Senza incorrere in vizio logico alcuno, pertanto, la sentenza impugnata ha riconosciuto l'elemento oggettivo del reato di appropriazione indebita nell'interversione del possesso manifestata con il rifiuto di restituire i beni mobili, nonostante la pattuizione della gratuità del deposito riferita anche dalla stessa ricorrente B.B., se non dietro pagamento di una somma di denaro non concordata.

4.2. Anche il motivo di ricorso volto a censurare il riconoscimento della responsabilità della ricorrente B.B. in ordine all'appropriazione indebita di cui si tratta tende, nella sostanza, ad ottenere una inammissibile ricostruzione dei fatti mediante criteri di valutazione diversi da quelli adottati dal giudice di merito, non potendosi ravvisare alcun vizio logico o giuridico, invece, nel riconoscimento del contributo causale offerto dalla predetta ricorrente alla consumazione del reato con la custodia dei beni mobili di cui si tratta nell'appartamento di cui era locataria e del quale disponeva delle chiavi, senza restituirli alla proprietaria, nella piena e riconosciuta consapevolezza del rifiuto del suo compagno di restituire i beni medesimi quale risposta al rifiuto della C.C. di corrispondere alcun contributo economico per la restituzione.

4.3. Manifestamente infondato, infine, è il terzo motivo di ricorso, con il quale viene prospettata una violazione del divieto di reformatio in pejus, ai sensi dell'art. 593 comma 3 cod. proc. pen., per essere stato revocato il beneficio della sospensione condizionale della pena concesso al A.A., pur nel difetto di appello del pubblico ministero.

Deve rilevarsi, infatti, che il beneficio in parola, concesso in primo grado, è stato revocato dal giudice di appello perché concesso in presenza di condizioni ostative, avendo il A.A. già riportato una condanna ed essendogli stata contestata la recidiva reiterata.

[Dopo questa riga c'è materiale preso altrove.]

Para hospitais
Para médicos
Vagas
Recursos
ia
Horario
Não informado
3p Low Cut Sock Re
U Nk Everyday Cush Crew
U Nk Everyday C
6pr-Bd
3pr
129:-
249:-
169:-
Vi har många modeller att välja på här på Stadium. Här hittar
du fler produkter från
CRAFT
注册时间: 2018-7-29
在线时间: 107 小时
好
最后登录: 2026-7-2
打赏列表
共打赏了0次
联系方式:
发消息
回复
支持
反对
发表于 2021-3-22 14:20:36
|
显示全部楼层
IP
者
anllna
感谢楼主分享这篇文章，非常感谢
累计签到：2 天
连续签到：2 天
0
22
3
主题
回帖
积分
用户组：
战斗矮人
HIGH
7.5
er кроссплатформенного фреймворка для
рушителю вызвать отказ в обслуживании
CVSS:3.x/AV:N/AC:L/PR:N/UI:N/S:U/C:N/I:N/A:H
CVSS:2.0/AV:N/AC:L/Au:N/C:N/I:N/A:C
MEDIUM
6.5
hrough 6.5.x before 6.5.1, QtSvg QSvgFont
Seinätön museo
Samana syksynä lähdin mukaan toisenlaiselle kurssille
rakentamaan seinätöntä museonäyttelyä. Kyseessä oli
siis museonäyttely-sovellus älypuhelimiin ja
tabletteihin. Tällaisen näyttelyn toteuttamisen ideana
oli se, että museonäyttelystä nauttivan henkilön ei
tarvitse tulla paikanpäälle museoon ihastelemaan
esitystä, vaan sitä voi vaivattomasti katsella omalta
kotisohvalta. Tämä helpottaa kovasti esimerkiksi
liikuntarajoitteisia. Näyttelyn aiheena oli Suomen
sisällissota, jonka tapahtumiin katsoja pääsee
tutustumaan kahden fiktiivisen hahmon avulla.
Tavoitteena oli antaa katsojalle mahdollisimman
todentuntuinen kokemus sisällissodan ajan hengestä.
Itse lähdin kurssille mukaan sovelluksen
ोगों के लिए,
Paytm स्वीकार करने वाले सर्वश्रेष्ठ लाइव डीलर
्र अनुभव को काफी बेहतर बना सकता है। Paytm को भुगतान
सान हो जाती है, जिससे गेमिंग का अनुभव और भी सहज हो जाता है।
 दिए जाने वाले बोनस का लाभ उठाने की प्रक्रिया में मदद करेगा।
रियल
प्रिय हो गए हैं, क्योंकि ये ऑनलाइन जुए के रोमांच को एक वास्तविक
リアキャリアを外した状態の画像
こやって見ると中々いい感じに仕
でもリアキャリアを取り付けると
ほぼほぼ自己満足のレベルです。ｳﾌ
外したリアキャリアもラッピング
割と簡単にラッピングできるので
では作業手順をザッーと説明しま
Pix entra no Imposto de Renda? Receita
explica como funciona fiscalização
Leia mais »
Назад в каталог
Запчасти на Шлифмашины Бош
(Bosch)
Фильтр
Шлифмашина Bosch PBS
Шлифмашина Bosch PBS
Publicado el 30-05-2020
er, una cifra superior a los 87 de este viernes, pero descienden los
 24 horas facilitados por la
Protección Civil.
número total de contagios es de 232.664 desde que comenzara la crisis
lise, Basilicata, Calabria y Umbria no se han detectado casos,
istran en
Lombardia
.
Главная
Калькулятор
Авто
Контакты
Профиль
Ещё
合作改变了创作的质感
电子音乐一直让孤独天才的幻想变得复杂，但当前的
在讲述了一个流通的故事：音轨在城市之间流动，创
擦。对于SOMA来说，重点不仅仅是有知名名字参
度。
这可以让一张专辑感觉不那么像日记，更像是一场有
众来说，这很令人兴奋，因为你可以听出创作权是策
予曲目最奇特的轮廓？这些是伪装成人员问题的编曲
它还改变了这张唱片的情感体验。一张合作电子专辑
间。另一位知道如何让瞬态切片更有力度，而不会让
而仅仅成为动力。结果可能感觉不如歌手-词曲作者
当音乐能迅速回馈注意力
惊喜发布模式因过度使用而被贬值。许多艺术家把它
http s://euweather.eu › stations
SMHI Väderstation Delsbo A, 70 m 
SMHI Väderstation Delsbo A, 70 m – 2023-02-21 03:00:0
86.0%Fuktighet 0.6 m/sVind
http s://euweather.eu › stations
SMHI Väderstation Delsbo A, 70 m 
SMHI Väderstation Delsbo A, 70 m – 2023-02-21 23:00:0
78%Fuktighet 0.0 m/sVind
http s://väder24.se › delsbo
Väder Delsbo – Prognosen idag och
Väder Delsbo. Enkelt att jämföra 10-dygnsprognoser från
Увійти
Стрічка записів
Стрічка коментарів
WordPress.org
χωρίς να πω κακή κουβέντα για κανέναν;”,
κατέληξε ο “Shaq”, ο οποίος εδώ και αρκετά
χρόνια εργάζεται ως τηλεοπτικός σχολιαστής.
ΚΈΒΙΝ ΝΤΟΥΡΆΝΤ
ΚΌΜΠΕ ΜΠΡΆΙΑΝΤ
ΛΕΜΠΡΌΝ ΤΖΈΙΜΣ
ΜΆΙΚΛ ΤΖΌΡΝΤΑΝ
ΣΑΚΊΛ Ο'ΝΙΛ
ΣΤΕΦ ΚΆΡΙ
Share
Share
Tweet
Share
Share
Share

In coerenza con la costante giurisprudenza di questa Corte di Cassazione, alla quale si intende dare seguito, pertanto, deve ribadirsi che non contravviene al divieto della "reformatio in peius" il giudice di appello che, pur in presenza di impugnazione proposto dal solo imputato, revochi il beneficio della sospensione condizionale, nelle ipotesi previste dai commi primo e terzo dell'art. 168 cod. pen., in quanto, in entrambi i casi, si tratta di provvedimenti dichiarativi, riguardanti effetti che si producono "ope legis" e presuppongono un'attività puramente ricognitiva e non discrezionale o valutativa, a differenza dell'ipotesi di cui al comma secondo del medesimo articolo che, invece, ha natura costitutiva e implica un giudizio sull'indole e sulla gravità del reato, rispetto al quale l'imputato deve essere posto nella condizione di potersi difendere (Sez. 2, n. 37009 del 30/06/2016, Rv. 267913 - 01; Sez. 6, n. 51131 del 15/11/2019, Rv. 277570 - 01).

5. Alla dichiarazione di inammissibilità dei ricorsi consegue, per il disposto dell'art. 616 cod. proc. pen., la condanna dei ricorrenti al pagamento delle spese processuali nonché al versamento, in favore della Cassa delle ammende, di una somma che, considerati i profili di colpa emergenti dai ricorsi, si determina equitativamente in euro tremila ciascuno.

P.Q.M.

Dichiara inammissibili i ricorsi e condanna i ricorrenti al pagamento delle spese processuali e al versamento della somma di euro tremila ciascuno in favore della cassa delle ammende.

Conclusione

Così deciso in Roma, il 7 dicembre 2023.

Depositato in Cancelleria l’11 marzo 2024.